Asymptote
Written by Emma Pegrum
If I say ‘asymptote’, what do you feel?
For me, something in the word gently pierces the body, like a needle sliding through dough. I don’t harden against it, I soften around it.
The word describes a mathematic phenomenon: an asymptote is a line that a curve approaches as it moves toward infinity, but never meets. Or, in reverse: a line that constantly approaches a curve that it does not meet at any infinite distance. We get this curve by graphing a function. It is an exercise that helps those interested understand the long term behaviour of systems. Part of me wants to dismiss the word as devoid of emotion, to allow it its neutrality. But I’m pulled to feel something about it instead.
Imagine the formulation of this never-ending line as it extends out across infinity. Imagine the curve that grows alongside it. To do so is a new way to realise the futility of any attempt to comprehend infinity. As the lines run off the imagined page, so too the mind. Do you, like me, find yourself cast out?
It is also disconcerting, in a way, the image of these two lines lengthening in perpetuity, at once independent from and co-dependent on, or at least consequential to, one another. Without the curve, there is no asymptote. Without the asymptote, the curve loses meaning. Replace one curve with another, and the asymptote, too, needs replacing.
What is it to exist solely in relation to something else that, by virtue of its very trajectory, cannot be seen or felt, that cannot be met?
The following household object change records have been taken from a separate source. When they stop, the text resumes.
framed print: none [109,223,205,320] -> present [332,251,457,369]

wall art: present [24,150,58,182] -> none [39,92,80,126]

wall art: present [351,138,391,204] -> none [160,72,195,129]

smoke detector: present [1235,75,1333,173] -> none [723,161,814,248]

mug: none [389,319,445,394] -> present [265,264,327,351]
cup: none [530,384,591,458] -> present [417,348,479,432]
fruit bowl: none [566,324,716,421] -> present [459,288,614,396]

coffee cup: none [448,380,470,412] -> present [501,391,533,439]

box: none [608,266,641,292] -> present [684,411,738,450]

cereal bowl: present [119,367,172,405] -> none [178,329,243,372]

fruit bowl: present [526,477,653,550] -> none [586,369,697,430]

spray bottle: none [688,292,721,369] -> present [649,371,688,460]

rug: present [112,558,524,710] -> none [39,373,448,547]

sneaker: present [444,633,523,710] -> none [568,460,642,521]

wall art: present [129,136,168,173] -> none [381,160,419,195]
To face obliteration should that other thing change or cease to be?
I look at Olive Gill Hille’s work in Asymptote and consider this. What might she think of such questions? The 10 new works that sit here, wrangled and carved and sanded and shaped in Jarrah, Sheoak and Eucalptyus; what do they tell me about this? I see an artist who is searching for something. One who might, would it not render her effort invisible, continue enraptured and rough gloved to work the wood down to nothing. She chooses instead to practice restraint. In Prelude, a wall piece comprised of two stripped back, burned-out lengths of Jarrah arranged next to each other,Olive simplyemphasises with her tools and her intuition the natural way of the material. Where she does carve more rigorously, as in Convergence and Conflux, which both appear formed of a volcanic oozing, she favours biomorphic forms, retaining the character and will of the wood. I see an artist who is searching for something, but who stops short of a line.
I imagine a person extending out into infinity.
Olive tells me she made this work as a reflection on human touch in the context of romantic intimacy. Specifically, the moment before touch. You know, that moment in the split second before a new lover’s hand lands on the small of one’s back, or before lips lock? In its tension, is this moment not some version of the infinitely un-meeting? If we map the body’s tension—its desire—on a graph, and we wish to extend it forever, fulfilment is the line it cannot meet; the asymptote. In the bodily realm, even if the asymptote is broken, the conditions are almost immediately reset: new curve, new line. We discover that the thing on the other side of satisfaction is renewed desire.
But within that brief suspension of all framing, where the outlines of ourselves vibrate and dissolve and our flesh stretches through time, our senses are heightened as much by the possibility that impact may never occur as by the knowledge it is about to. (When we say that anticipation might kill us, what we mean is that it makes us feel alive.)
Our bodies have a tendency to preserve such moments as fragments. It isolates them from the surge of desire and, sporadically as time passes, delivers them back to us as frozen and enthralling examples of experiencing infinity.
Is this the true wonder of desire? Its capacity to suspend time, to bend and erase it. If this is what it is to experience infinity, then what happens in the theoretical realm where the moment of impact never arrives? We cannot exist in this mortal body in a time with no end. When your body is finite, infinity feels like falling: we are lead bullets in a vacuum. We lose ourselves in cosmic slipstream. First our footing goes, then our minds. Our hearts, heavy and obstinate, go last. Desire must meet its line, it must be met by the thing it nears, even if only to trigger a reset.
Touch. The slack tightening. And again. Transitory brushes with infinity, infinitely repeating.
If we take touch—rather than the anticipation of it— as our focus, two seats become the centre of Olive’s Asymptote: Bones and Untitled Chair, wrought from ebonised Jarrah and Eucalyptus respectively. These pieces present us with an opportunity to anchor ourselves to and in the work: they draw us back to our bodies. They epitomise the way in which Olive’s work is, always, an invitation to make contact, to cross the line.
Elsewhere, this clear directive to touch gives way to the suggestion that you could. I am suspended again. Can I touch? We are in a gallery, after all.
Quite apart from our own agency, the works in Asymptote have their own relationships. Take Interface 1, Interface 2 and Asymptote, for example—all wall pieces in which the artist’s carved shapes, rendered in relief, emerge like swells in the ocean. Their contours hug close to each other, but I get the sense they might ebb and flow like desire itself, never meeting the threshold.
In Brink, the tension is turned up. Here, two Sheoak figures stand apart, their imparted curves at once yielding toward and warping away from each other. Where is the line? I can’t see it exactly, but I can sense it somewhere between them. As I look, they withhold.